Uke, Flora, I think you two make a darling couple.

Matchmaker, Matchmaker, make me a match


“Owls will deafen us with their incessant hooting!” W. Smithers

. . . I see us portrayed by Una Merkel and ‘Skeets’ Gallagher . . .

Do you happen to know why all these institutions are disappearing? My theory would be that Chock Full 'O Nuts and the like aren’t as profitable as formulaic stores like Starbucks; the Russian Tea Room is too old school to attract the people who can afford it, and storage lockers were probably somehow utilized in drug dealing. But whatever the reasons are, it’s awful to me to hear this.

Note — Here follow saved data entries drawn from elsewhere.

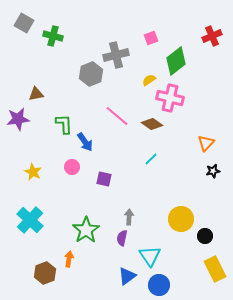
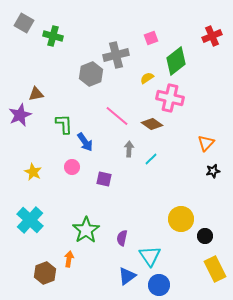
yellow semicircle: moved 2 px left, 2 px up
purple star: moved 2 px right, 4 px up; rotated 15 degrees counterclockwise
gray arrow: moved 68 px up
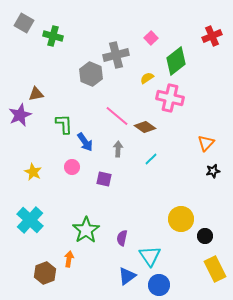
pink square: rotated 24 degrees counterclockwise
gray hexagon: rotated 15 degrees counterclockwise
brown diamond: moved 7 px left, 3 px down
gray arrow: moved 11 px left
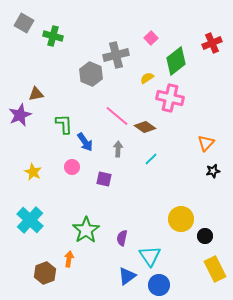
red cross: moved 7 px down
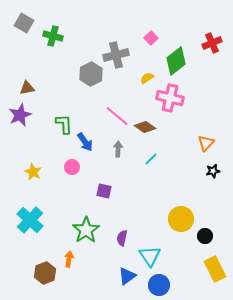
gray hexagon: rotated 10 degrees clockwise
brown triangle: moved 9 px left, 6 px up
purple square: moved 12 px down
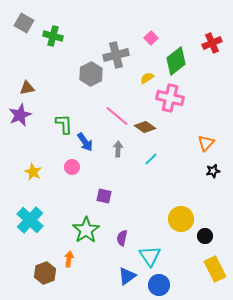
purple square: moved 5 px down
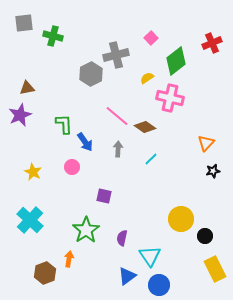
gray square: rotated 36 degrees counterclockwise
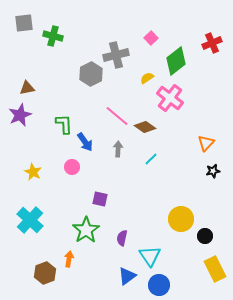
pink cross: rotated 24 degrees clockwise
purple square: moved 4 px left, 3 px down
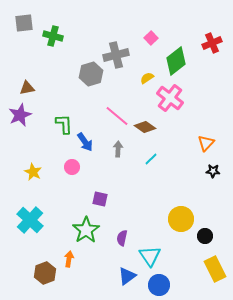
gray hexagon: rotated 10 degrees clockwise
black star: rotated 16 degrees clockwise
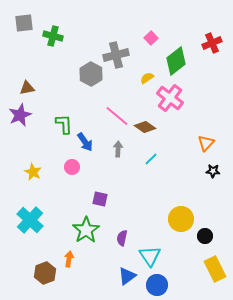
gray hexagon: rotated 15 degrees counterclockwise
blue circle: moved 2 px left
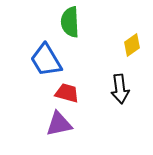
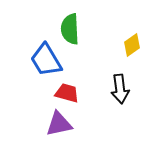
green semicircle: moved 7 px down
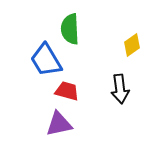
red trapezoid: moved 2 px up
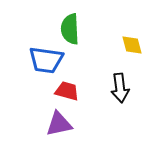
yellow diamond: rotated 70 degrees counterclockwise
blue trapezoid: rotated 51 degrees counterclockwise
black arrow: moved 1 px up
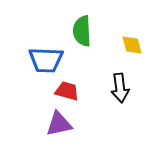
green semicircle: moved 12 px right, 2 px down
blue trapezoid: rotated 6 degrees counterclockwise
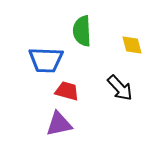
black arrow: rotated 36 degrees counterclockwise
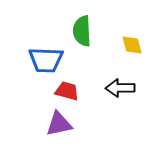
black arrow: rotated 132 degrees clockwise
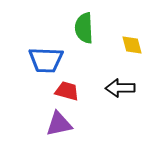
green semicircle: moved 2 px right, 3 px up
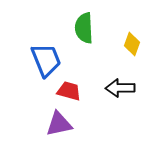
yellow diamond: moved 1 px up; rotated 35 degrees clockwise
blue trapezoid: rotated 114 degrees counterclockwise
red trapezoid: moved 2 px right
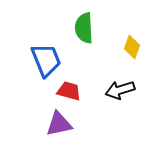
yellow diamond: moved 3 px down
black arrow: moved 2 px down; rotated 16 degrees counterclockwise
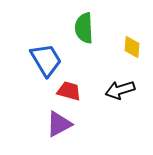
yellow diamond: rotated 15 degrees counterclockwise
blue trapezoid: rotated 9 degrees counterclockwise
purple triangle: rotated 16 degrees counterclockwise
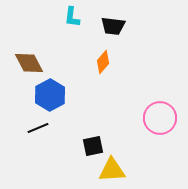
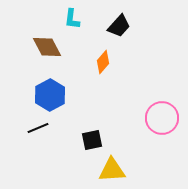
cyan L-shape: moved 2 px down
black trapezoid: moved 6 px right; rotated 55 degrees counterclockwise
brown diamond: moved 18 px right, 16 px up
pink circle: moved 2 px right
black square: moved 1 px left, 6 px up
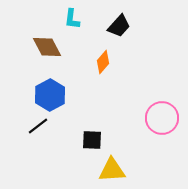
black line: moved 2 px up; rotated 15 degrees counterclockwise
black square: rotated 15 degrees clockwise
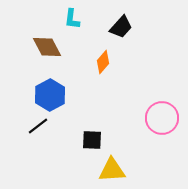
black trapezoid: moved 2 px right, 1 px down
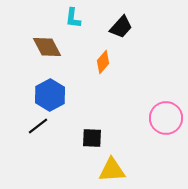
cyan L-shape: moved 1 px right, 1 px up
pink circle: moved 4 px right
black square: moved 2 px up
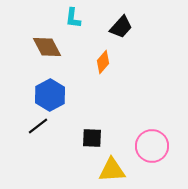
pink circle: moved 14 px left, 28 px down
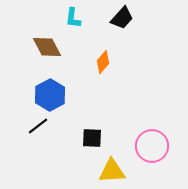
black trapezoid: moved 1 px right, 9 px up
yellow triangle: moved 1 px down
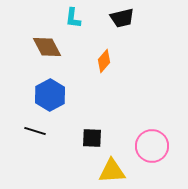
black trapezoid: rotated 35 degrees clockwise
orange diamond: moved 1 px right, 1 px up
black line: moved 3 px left, 5 px down; rotated 55 degrees clockwise
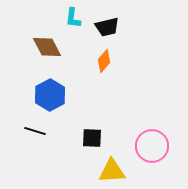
black trapezoid: moved 15 px left, 9 px down
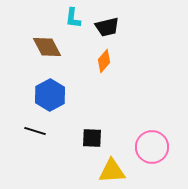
pink circle: moved 1 px down
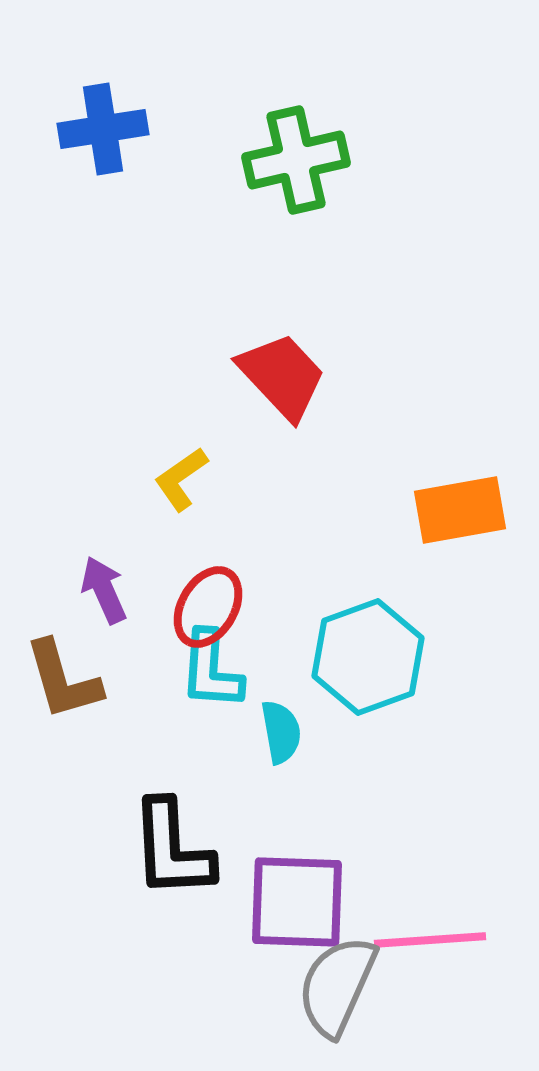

Remember, I’m pulling for you; we’re all in this together.
—Red Green

Oh, I know why most of them are gone–you’re right about the storage lockers, and I am 100% behind their abolition. As handy as they were, I’m not into getting blown up in Penn Station.

The Russian Tea Room was sold to some guy who said, “I’ll keep it just as it was!” and then promptly demolished the building and now says he’ll build some huge ugly mega-restaurant on the site. Bastard.

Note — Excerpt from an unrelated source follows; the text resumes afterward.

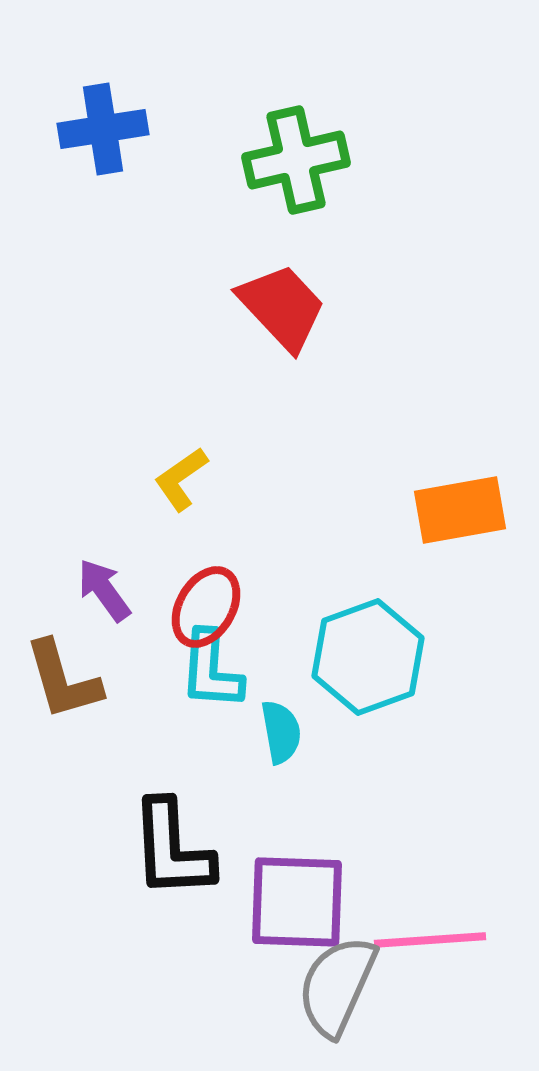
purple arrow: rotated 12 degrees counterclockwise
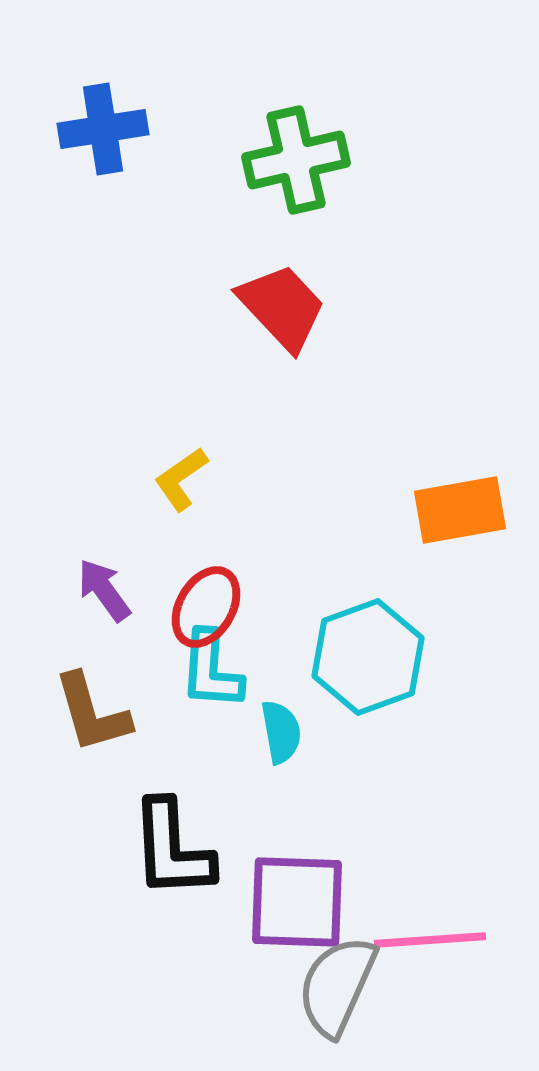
brown L-shape: moved 29 px right, 33 px down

Doubleday, Scribner and a lot of great old bookstores were put out of business by Barnes & Noble and the Internet–same story with the late, lamented Hotalings, which I still miss terribly.

The great old department stores like Altman’s, Wanamaker’s, etc., are being put out of business both by their own stupid business moves and by cheap-crap chain stores.

Fact o’ life: as you get older, everything changes, you get depressed, eventually you get old and die, and no one but the historians will remember what things used to be like. I read about New York 100 years ago, and had I been around when the grand old mansions were being demolished for glass-box skyscrapers, I’d have had a nervous collapse.

Flora has it in a nutshell; sad but true. In a few years this lousy fancy-coffee craze will be over, and we can look forward to the Starbucks franchises dropping like flies…but they’ll be replaced by the next fad. In the meantime, all we can do is continue to patronize Macy’s, the Essex Street pickle barrels, the Gotham Bookstore, the Grand Central Oyster Bar, Katz’s Deli (“Send a Salami to Your Boy in the Army”), etc.

Brooklyn makes an interesting contrast to Manhattan…there’s less money to be made there, so a lot of the nice old stuff is persevering…or returning. Lundy’s, the old seafood restaurant famous for the “shore dinner,” actually re-opened a couple of years back, albeit in a much smaller incarnation. Peter Luger’s Teutonic steakhouse is still in business, and still packing in the suits. Ebinger’s Bakeries began making their double-chocolate “blackout cake” again. Maybe Ebbet’s Field will re-sprout on Flatbush Avenue, and the Dodgers will finally come home.

Flora…not Lillian Gish and Richard Barthelmess?


Uke

Sorry, hon, now that I know you have smoker’s lungs, I can’t trust you to get me off that ice floe in time . . .

Must…find…Miss…McFlimsey’s…weakness…

Almond M&Ms? Hank Williams records? Contemporary romance novels? Opium lozenges? Bowling For Dollars? Romano-garlic breadsticks?


Uke

Ah-HAH! Found a clue in the “List O’Favorites” thread…she’s a PRISONER fan…

Yeah, she’s not a number…

Neither is she unmutual…

Aw, for goshsakes, guys, I spent last summer in Portmeirion, OK? Yes, I liked The Prisoner back in the '60s, but when I recently saw reruns on TVLand, I fell on the floor laughing–the height of pretentious '60s claptrap! By the way, Portmeiron is more gorgeously wacky in real life than you can even imagine from the series. Stairways that lead nowhere, a concrete ship moored on the Irish sea, painted-on fake windows–an absolute madhouse, all constructed from 18th and 19th century manor houses.

And you want my embarrasing weakness? Fla-vor-Ice. Those condoms filled with Kool-Aid that you freeze ‘n’ eat? Can’t get enough of 'em . . .

Fla-Vor-Ice? My next guess was going to be kryptonite!